10 of the best British cheeses to try

10 of the best British cheeses to try

From beloved cheddars to brilliant blues, and the world-famous Stinking Bishop, Musement reveals 10 of the best British cheeses to try.

The UK is abundant with green and fertile land, providing the perfect conditions for dairy farming. With a long tradition of cheese production, Britain is internationally renowned for its cheeses. So, it should come as no surprise that more than 700 varieties of British cheese now exist.

The perfect place for any cheese lover, here is 10 of the best British cheeses to try:

1. Cheddar

Whilst this famous cheese is now produced in many countries around the world, it originated in the English village of Cheddar in Somerset. Produced since at least the 12th century, Cheddar Gorge on the edge of the village contains several caves, which provided the ideal humidity and temperature for maturing the cheese.

A relatively hard white or orange (if colourings are added) cheese. The flavour is generally mild, creamy and smooth.
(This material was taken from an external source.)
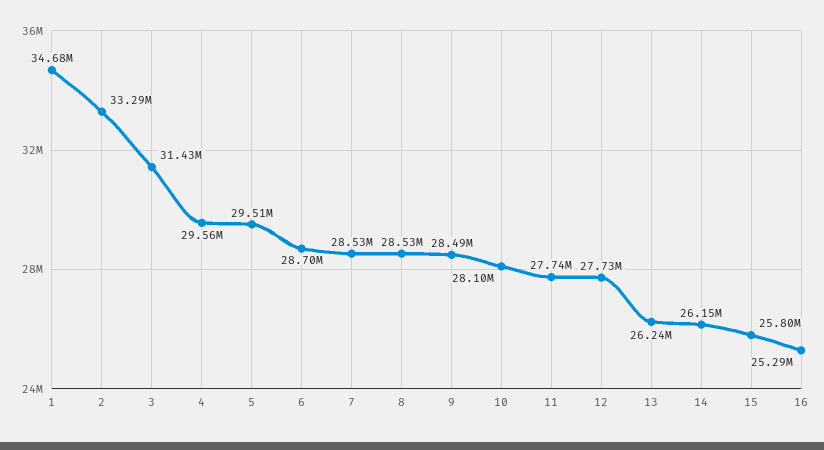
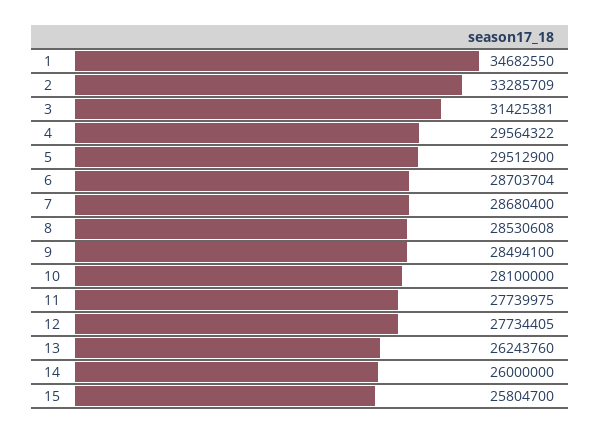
7: 28530000 -> 28680400
14: 26150000 -> 26000000
16: 25290000 -> none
As the cheddar matures, the flavours grow stronger and nuttier, and the texture becomes crumblier. The most popular type of cheese in the UK, this one is always a crowd pleaser.

2. Red Leicester

A hard cheese, similar to cheddar, Red Leicester has a milder flavour and a moister, crumblier texture. Its distinct deep orange colour comes from a vegetable dye called annatto. Typically sold at 6 to 12 months of age, the younger cheeses feature a slightly sweet, mellow flavour. In contrast, the more mature cheeses tend to be tangier with a nuttier taste. All in all, a well-balanced British cheese that pairs wonderfully with a variety of wines, both white and red.

3. Stilton

Produced in two varieties, Blue, which has had Penicillium roqueforti added to it, and White, which does not. Both varieties have been granted the Protected Geographical Indication (PGI) status by the European Commision, meaning that the cheese can only be produced in the three counties of Derbyshire, Leicestershire, and Nottinghamshire. Milder than Roquefort, Stilton has a rich and mellow flavour, with a pungent aftertaste. An excellent cheese for crumbling over salads or paired with sherry or port wine.

4. Perl Las

Continuing with another blue cheese, Perl Las, meaning ‘Blue Pearl’ in Welsh, is one of the most famous British cheeses from Wales. Strong yet creamy with slightly salty undertones, the ‘blue’ aftertaste is sharp and long-lasting. As with any blue cheese, this one is great by itself, melted on a steak, or made into a sauce or soup.

5. Stinking Bishop

A semi-soft cheese from Gloucestershire, the peculiar name comes from its distinct smell. The pungent aroma derives from washing the rind in perry (pear cider). The alcoholic wash also gives a brown/pink colour to the rind. Despite the strong smell, the cheese actually has a very mild and creamy taste. It is made in limited quantities, so you won’t find this one in any British supermarket, although artisan food stores and delicatessens should stock it.

6. Welsh Caerphilly

Caerphilly is a hard, crumbly white cheese that originated in the town of Caerphilly in Wales. A traditional Caerphilly must be made with cow’s milk produced by Welsh farms and is protected by the European Protected Geographical Indication status (PGI). It has a mild taste with a tang of citrus and grassy flavours.

7. Wensleydale

Another cheddar style cheese, this one is creamy, moist and crumbly. It has hints of wild honey and as it ages, the cheese develops a fuller deeper flavour. It comes in many different varieties and due to the honey aroma, it is regularly combined with fruit, such as cranberries or blueberries.

8. Cornish Yarg

A tangy, semi-hard artisan cheese made in Cornwall. The cheese is wrapped in nettle leaves and left to mature, resulting in a distinctive taste. The nettles protect the cheese whilst imparting a grassy aroma and leave a delicate note of mushroom and citrus. Once matured, the cheese is creamy and soft under the rind but slightly crumbly in the core.

9. Dunlop

Dunlop is a Scottish cheese from the village of Dunlop, in Ayrshire. Developed in the 1700s, the cheese was granted Protected Geographic Indication (PGI) status in 2015. As a result, traditional Ayrshire Dunlop can only be produced in the area around Dunlop, with milk from Ayrshire cows, using traditional methods. The flavour profile is mild with a sweet buttery taste. Yet as it matures, the subtle nutty and creamy flavours develop.

10. Cornish Brie

Cornish Brie is a soft style cheese from Cornwall. Made by several dairies in the area, the cheese is made using full-fat pasteurised cow’s milk sourced from the local area. The rich Cornish milk gives the cheese a characteristic yellow colour. The flavour is much milder than its French equivalent, yet still has plenty of creamy and buttery notes. An excellent addition to any British cheeseboard.